El chico agarró el cigarrillo con ansia, arrugándolo. Se lo llevó a los labios con desesperación y chupó el filtro igual que los cachorros chupaban la teta nada más nacer. «Menudo bautismo de fuego. Abandonas la seguridad de los muros y acabas encerrado conmigo en un ataúd de cemento». El chico tosió con violencia. Clara se abalanzó sobre él, tapándole la boca. Lo súbito de aquella acción hizo que la tos parase de golpe y que Sergio se agitara, tratando de quitarse a Clara de encima. Sin ceder ni un centímetro, ella le miró a los ojos.

—Escúchame, niño —su voz, normalmente agradable (porque no podía decirse que fuera algo así como “dulce” o “femenina”), sonó áspera—, estamos a cincuenta metros de una horda de muertos vivientes. Nada de mariconadas como un comecerebros, no. Son devoratripas. ¿Sabes cómo te mata un devoratripas? Te eviscera. No se preocupa por arrancarte la garganta de un mordisco, como cuentan en las ciudades. —Su cara adquirió un matiz funesto—. No… Te tumban entre tantos como puedan y re rajan la tripa con sus dedos huesudos y, entonces, empiezan a comerse tus órganos internos. ¿Es eso lo que quieres que nos hagan?

Él palidecía por momentos, y Clara tuvo la impresión de que esta vez, más que mearse, se cagaría encima. Relajó la presa bajo la que mantenía a Sergio.

—¿Entiendes lo que te digo, niño?

Aquellas palabras fueron como el aguijonazo de una avispa, la expresión de Sergio cambio de repente. Lejos de la estupefacción, el miedo y el asco que transpiraba su cuerpo hacía un instante, ahora supuraba enfado por cada poro.

—¡No te atrevas a llamarme niño, mujer! —le espetó Sergio en voz baja.

Clara no tenía tiempo para aquellas tonterías. Con el dorso de la mano le abofeteó en la mejilla izquierda y, a la vuelta de la mano, con la palma, le dio otra bofetada en la mejilla derecha.

—¿Más calmado? —dijo con apatía— Tienes razón. No eres un niño. Ni yo una mujer. Puede que dentro de la seguridad de los muros sea así, pero aquí, ahora mismo, no somos nada más que carne. Ni siquiera somos ganado. Para esas cosas ya somos comida. Y si quieres salir vivo de aquí, te recomiendo que recuerdes tu entrenamiento básico y me hagas caso.
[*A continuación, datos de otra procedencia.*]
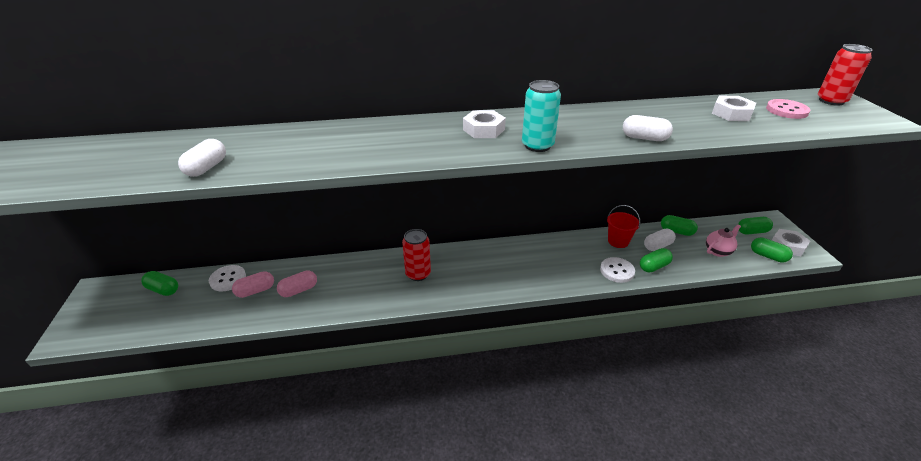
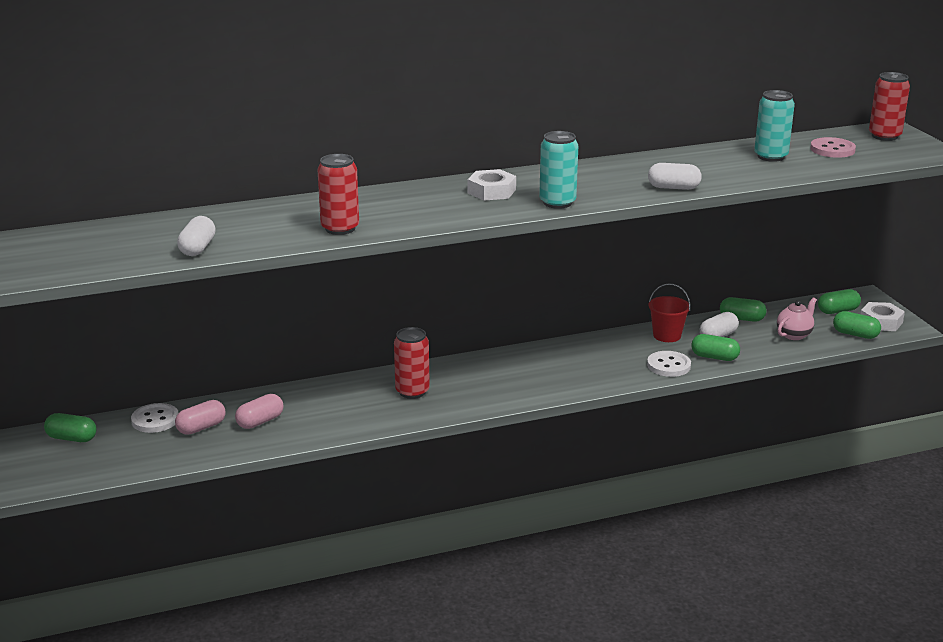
camera: 10 degrees left, 10 degrees down
green capsule [640,248,673,273] -> green capsule turned 60 degrees clockwise [691,334,740,361]
white nut [712,96,756,121] -> turquoise can [754,90,795,162]
none -> red can [317,154,359,235]

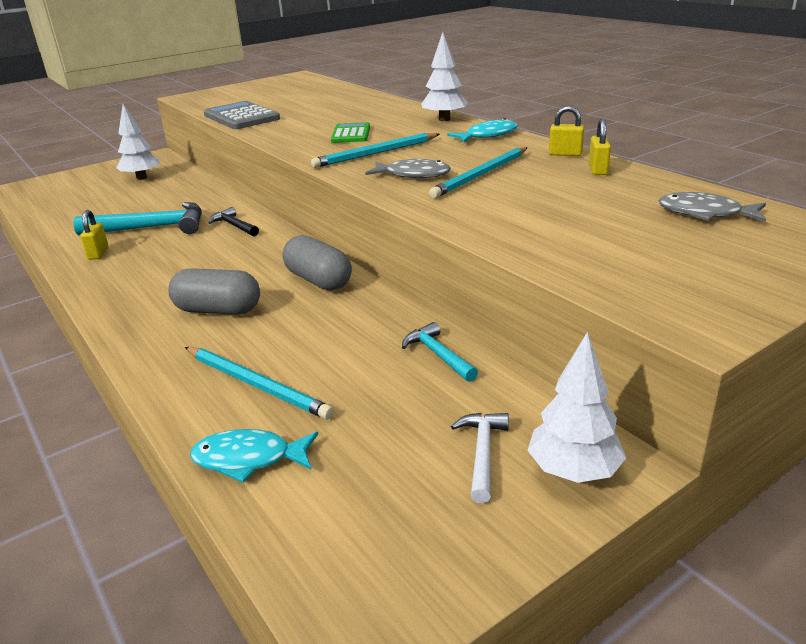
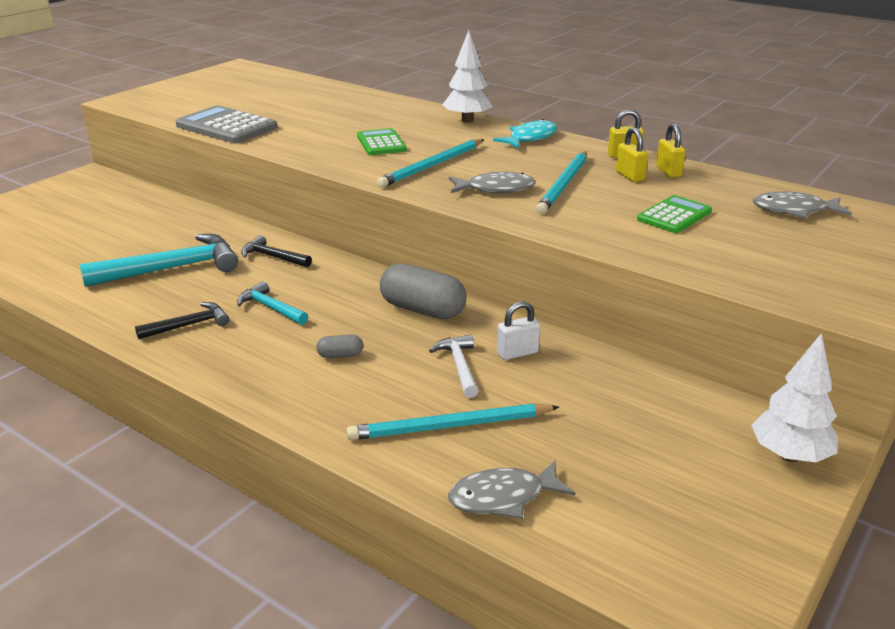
camera: 20 degrees left, 0 degrees up
yellow padlock [80,210,108,260] -> yellow padlock moved to [616,127,648,182]
white tree [116,104,160,180] -> none
grey capsule [168,268,260,315] -> grey capsule [316,335,363,358], size x0.46
turquoise pencil [185,347,334,420] -> turquoise pencil turned 150 degrees clockwise [346,403,559,440]
turquoise fish [190,429,318,483] -> grey fish [448,461,575,519]
turquoise hammer [402,322,478,382] -> turquoise hammer moved to [237,281,308,325]
white hammer [451,413,509,503] -> white hammer moved to [429,335,479,398]
none -> black hammer [135,302,229,339]
none -> white padlock [497,301,540,360]
none -> green calculator [637,195,712,233]

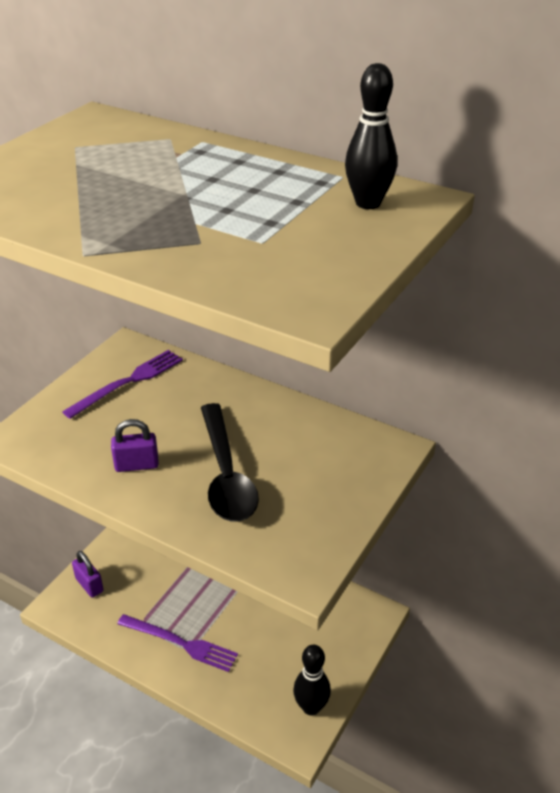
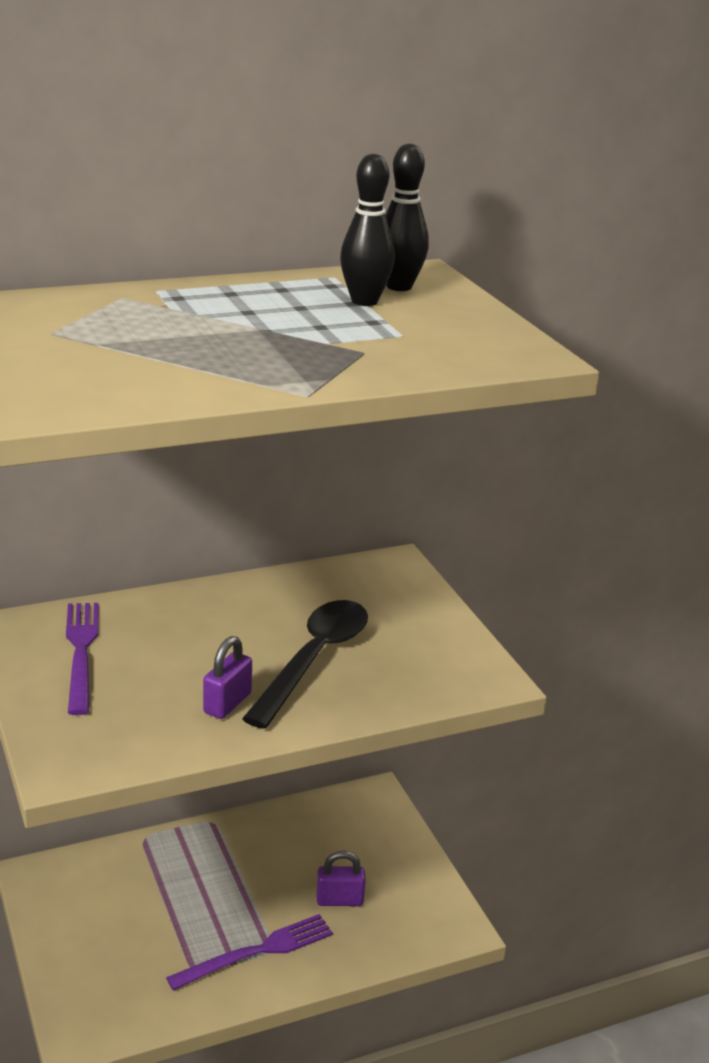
camera: 55 degrees left, 10 degrees down
purple padlock [72,551,104,598] -> purple padlock moved to [316,851,366,906]
black spoon [201,403,259,522] -> black spoon turned 90 degrees counterclockwise [242,600,368,729]
black bowling pin [293,645,331,715] -> black bowling pin moved to [340,154,395,306]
Recogió el cigarrillo, que había caído al suelo durante el forcejeo, y volvió a encenderlo. Necesitaba estar calmada para lo que venía a continuación. Revisó la recamara de su pistola. Había perdido su fusil de asalto cuando un muerto la había agarrado en la escapada de hacía unos minutos. Seis balas. Le quedaban seis balas, una granada y el cuchillo de combate. Y lo peor, sólo dos cigarrillos.

—¿Cuántas balas te quedan en ese fusil? —preguntó.

Sergio revisó el arma torpemente. Tardó un rato en contar la munición. Más tiempo del que le habría gustado a Clara.

—Diecisiete balas —dijo. Echó mano de la pistola y la revisó con más rapidez y habilidad que el fusil— Y quince.

—¿Tantas? —preguntó— Así que no disparaste en la retirada. Bueno, no pasa nada. Ahora tenemos más medios.

—¿Qué vamos a hacer?

—Vas a darme tu pistola —dijo tendiendo la mano para cogerla— Y vas a seguirme. A mi altura, no te quiero detrás. Dios sabe que no te han enseñado a disparar desde la retaguardia, y lo último que quiero es una bala en el culo. —Sergio asintió con resignación—. Y después, si estamos en la parte de la prisión que creo que estamos… —Clara dudó un segundo— Iremos a la morgue.

—¿A la morgue? —preguntó Sergio con incredulidad.

—Cerca debe haber una manguera de incendios.

—¿Para qué quieres una manguera?

—Para bajar por la torre de vigilancia hasta el patio. —Clara se puso en pie y se acercó a la puerta—. Y ahora… ¿Vienes? ¿O vas a ser un buen pedazo de carne?

Sergio, amedrentado ahora más por ella que por los muertos, se incorporó, respiró profundamente hasta dejar de temblar, y miró a la Clara.

—Te sigo.

Echó un último vistazo al almacén de mantenimiento. Pequeño, oscuro y maloliente, pero seguro. Volvió la vista cuando Clara abrió lentamente la puerta.

«Voy a morir en esta mierda de lugar».